Task to complete. Check every line of the data below for the word "Left". Copy the ones that have it.

Joint position lists
============================================================

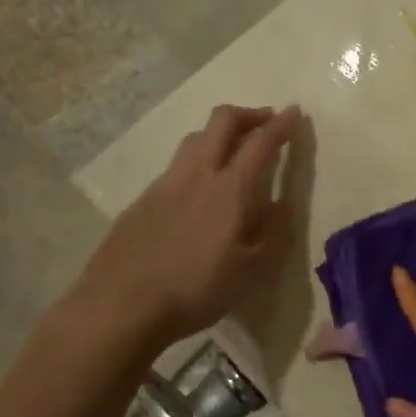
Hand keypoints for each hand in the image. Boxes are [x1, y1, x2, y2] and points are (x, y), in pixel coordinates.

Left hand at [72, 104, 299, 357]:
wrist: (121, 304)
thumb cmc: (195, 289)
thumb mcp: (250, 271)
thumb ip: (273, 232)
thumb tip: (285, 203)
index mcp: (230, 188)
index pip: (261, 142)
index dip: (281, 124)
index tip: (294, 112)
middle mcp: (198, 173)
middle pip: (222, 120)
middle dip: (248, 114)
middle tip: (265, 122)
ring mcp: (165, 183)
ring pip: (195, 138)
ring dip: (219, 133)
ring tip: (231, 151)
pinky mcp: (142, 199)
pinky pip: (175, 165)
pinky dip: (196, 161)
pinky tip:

============================================================

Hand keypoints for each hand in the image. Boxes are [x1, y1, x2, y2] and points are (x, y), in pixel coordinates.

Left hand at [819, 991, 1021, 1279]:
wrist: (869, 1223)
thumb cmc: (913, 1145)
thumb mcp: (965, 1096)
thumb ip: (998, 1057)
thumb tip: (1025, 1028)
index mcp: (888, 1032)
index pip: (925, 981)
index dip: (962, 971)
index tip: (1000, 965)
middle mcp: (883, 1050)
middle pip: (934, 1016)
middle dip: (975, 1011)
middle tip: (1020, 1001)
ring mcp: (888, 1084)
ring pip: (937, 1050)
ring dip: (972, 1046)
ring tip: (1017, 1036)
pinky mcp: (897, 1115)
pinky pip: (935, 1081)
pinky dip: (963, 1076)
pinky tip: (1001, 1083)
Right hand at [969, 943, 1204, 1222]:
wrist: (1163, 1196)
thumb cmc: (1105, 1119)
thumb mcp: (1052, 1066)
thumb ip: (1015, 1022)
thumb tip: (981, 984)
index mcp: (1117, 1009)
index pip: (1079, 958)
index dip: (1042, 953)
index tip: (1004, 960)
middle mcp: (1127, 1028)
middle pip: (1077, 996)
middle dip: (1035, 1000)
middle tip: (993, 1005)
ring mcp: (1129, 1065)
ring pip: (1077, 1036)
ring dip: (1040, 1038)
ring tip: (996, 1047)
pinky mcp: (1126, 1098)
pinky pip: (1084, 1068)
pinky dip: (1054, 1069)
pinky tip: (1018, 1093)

============================================================

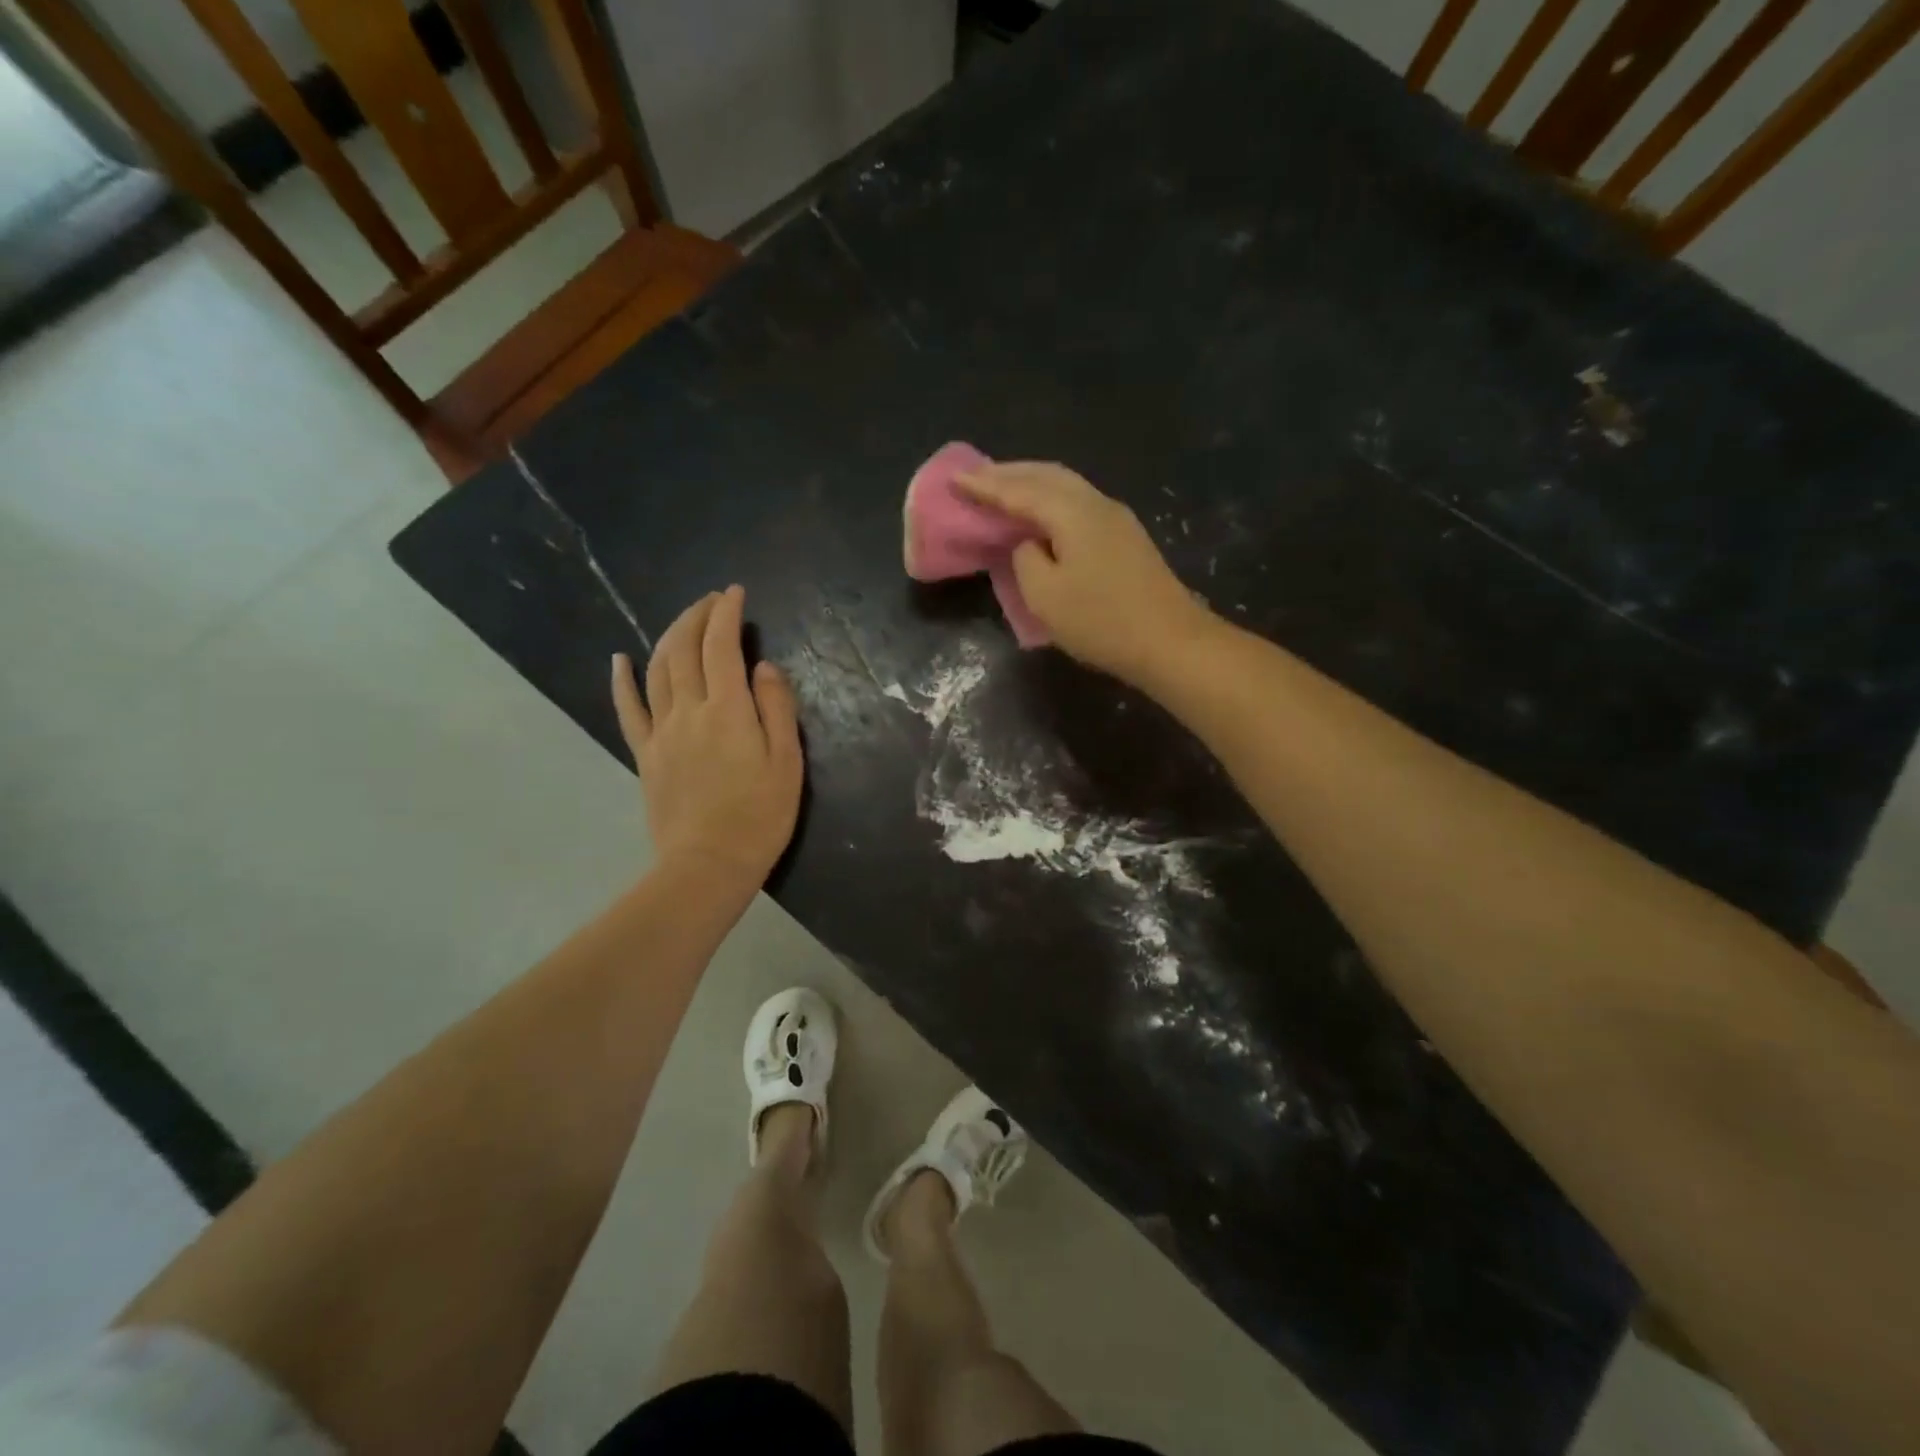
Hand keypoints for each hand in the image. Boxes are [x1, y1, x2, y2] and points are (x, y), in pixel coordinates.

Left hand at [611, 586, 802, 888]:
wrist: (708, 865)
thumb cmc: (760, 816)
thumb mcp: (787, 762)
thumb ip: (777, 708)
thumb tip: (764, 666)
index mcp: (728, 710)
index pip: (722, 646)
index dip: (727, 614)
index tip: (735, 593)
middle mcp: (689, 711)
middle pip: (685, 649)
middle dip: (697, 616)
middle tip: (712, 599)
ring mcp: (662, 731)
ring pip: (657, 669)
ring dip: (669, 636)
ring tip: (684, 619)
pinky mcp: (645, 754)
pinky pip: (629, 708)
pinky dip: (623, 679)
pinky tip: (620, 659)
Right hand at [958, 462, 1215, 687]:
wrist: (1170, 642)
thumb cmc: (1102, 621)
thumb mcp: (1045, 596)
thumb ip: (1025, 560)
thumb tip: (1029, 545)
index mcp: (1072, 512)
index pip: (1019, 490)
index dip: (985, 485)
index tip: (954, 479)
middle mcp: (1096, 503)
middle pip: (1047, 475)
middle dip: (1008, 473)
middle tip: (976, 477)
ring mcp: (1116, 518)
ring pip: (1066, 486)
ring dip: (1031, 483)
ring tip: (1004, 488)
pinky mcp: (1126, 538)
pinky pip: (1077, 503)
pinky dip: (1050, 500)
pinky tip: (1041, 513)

============================================================

Solved problem.
Left hand at [72, 104, 299, 357]:
Left hand at [819, 991, 1021, 1279]:
Left hand at [611, 586, 802, 888]:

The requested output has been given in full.